Reminiscencias educativas
Señor director:
Inexorablemente todo cambia por la dinámica interna de fuerzas intrínsecas o por factores externos. De una u otra manera todo lo que existe está sujeto a cambios, a transformaciones o a desaparecer como ley natural. Afortunadamente, la ley de la mutación existe y es la responsable del desarrollo que de forma inevitable se da como consecuencia del progreso, como tarea indeclinable para la cual fuimos creados y como peregrinos por la tierra, responsables de ser cada día mejores.
Por suerte, tenemos el sagrado derecho de disentir y ver los hechos con nuestras propias gafas sin que las discrepancias rompan la armonía objetiva de hablar o pensar, según algunos ex cathedra, pontificando sobre temas que son de libre examen sin que se violenten las leyes elementales de la subjetividad. Todos los seres humanos tenemos un gran laboratorio intelectual que nos permite reconocer que todo tiene su época y que todos los humanos, para bien o para mal, tenemos nuestras propias verdades, algunas irracionales y otras simplemente de obtener un espacio basados en el erróneo concepto de no perder aunque no les asista la razón.
Cada época tiene sus encantos, sus luces y sombras que quedan muy bien guardados en el estuche de los recuerdos. Si se compara la educación de ayer con la de hoy difícilmente se encuentran afinidades. Entre una y otra hay profundos abismos que señalan enfoques, metodologías, prácticas pedagógicas, por no hablar de epistemologías muy contrapuestas que difícilmente resultarían reconciliables o compatibles. La memoria prevalecía sobre la racionalidad, el aprendizaje era individual y egoísta, los aportes de los estudiantes eran mínimos, los contenidos ocupaban la preocupación del maestro: “Hay que terminar el programa”, la evaluación era rigurosa y estricta, predominaba el empirismo, la disciplina y el miedo, que se traducían en “respeto sacro” por el maestro, quien era el dueño y amo absoluto del aula de clase y de la verdad”.
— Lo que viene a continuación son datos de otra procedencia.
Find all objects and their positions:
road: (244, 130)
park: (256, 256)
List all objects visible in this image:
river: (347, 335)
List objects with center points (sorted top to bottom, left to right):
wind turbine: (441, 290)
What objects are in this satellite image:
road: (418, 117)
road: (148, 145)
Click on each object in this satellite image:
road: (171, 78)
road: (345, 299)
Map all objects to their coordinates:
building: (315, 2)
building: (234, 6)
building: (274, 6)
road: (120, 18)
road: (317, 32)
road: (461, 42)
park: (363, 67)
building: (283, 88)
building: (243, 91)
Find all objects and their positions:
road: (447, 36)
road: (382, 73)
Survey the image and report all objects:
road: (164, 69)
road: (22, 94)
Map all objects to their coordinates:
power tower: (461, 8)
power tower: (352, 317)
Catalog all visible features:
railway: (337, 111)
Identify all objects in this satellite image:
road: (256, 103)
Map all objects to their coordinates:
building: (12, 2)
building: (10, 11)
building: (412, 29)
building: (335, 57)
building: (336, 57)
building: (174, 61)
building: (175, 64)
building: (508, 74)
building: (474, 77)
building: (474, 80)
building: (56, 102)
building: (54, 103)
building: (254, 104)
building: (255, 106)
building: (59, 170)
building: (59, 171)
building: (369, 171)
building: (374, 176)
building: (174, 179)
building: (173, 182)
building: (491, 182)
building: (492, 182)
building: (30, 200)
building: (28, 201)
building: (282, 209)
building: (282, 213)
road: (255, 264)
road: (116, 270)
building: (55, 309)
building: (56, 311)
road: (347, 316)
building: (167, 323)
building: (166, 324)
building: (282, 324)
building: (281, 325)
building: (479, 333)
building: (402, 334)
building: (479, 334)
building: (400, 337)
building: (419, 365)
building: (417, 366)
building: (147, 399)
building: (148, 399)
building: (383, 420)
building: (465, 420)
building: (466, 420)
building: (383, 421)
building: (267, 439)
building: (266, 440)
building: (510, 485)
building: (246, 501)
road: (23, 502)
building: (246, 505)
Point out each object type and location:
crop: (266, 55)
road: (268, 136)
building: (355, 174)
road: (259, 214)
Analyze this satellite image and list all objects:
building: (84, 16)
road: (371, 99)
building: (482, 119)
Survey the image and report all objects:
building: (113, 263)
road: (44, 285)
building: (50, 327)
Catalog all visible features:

Magister Dixit o Ipse Dixit (lo ha dicho el maestro), significando que en el aula solamente el maestro tenía la palabra y era dueño del discurso que se convertía en un monólogo por el expectante silencio que los alumnos en su oscura ignorancia deberían recibir la luz de su mentor; sin refutaciones, ni contradicciones. El maestro (no todos) encarnaba la autoridad que estaba investida de cierta divinidad y el “respeto” lo imponía con autoritarismo, autocracia, maltratos verbales con expresiones que humillaban y denigraban la autoestima cuando el ínclito maestro en medio de su ironía e irascibilidad hacía uso de su prepotencia y a veces de ingeniosidad.
Hubo maestros, así llamaban a los de la básica primaria, y profesores a los de secundaria, que fueron los campeones de la memoria y recitaban sin gaguear los ciento y no sé cuántos huesos del cuerpo humano, los músculos, los elementos de la tabla periódica o de Mendeleiev y eran el terror tomando la lección oral; fijando más su atención en las equivocaciones para verificar que su discípulo sí sabía repetir de corrido, y si esto no ocurría la complacencia era mucha para colocar la mínima calificación de uno o cero.
No había aprendizaje, ni socialización, ni discernimiento intelectual, ni aportes, ni intercambio activo de conocimientos, sólo el maestro tenía la palabra. Algunos fueron tan matones que llegaron a ser famosos y su anecdotario tristemente célebre. Me quedo con la escuela de hoy, aunque tenga más nubes grises que esplendidez intelectual.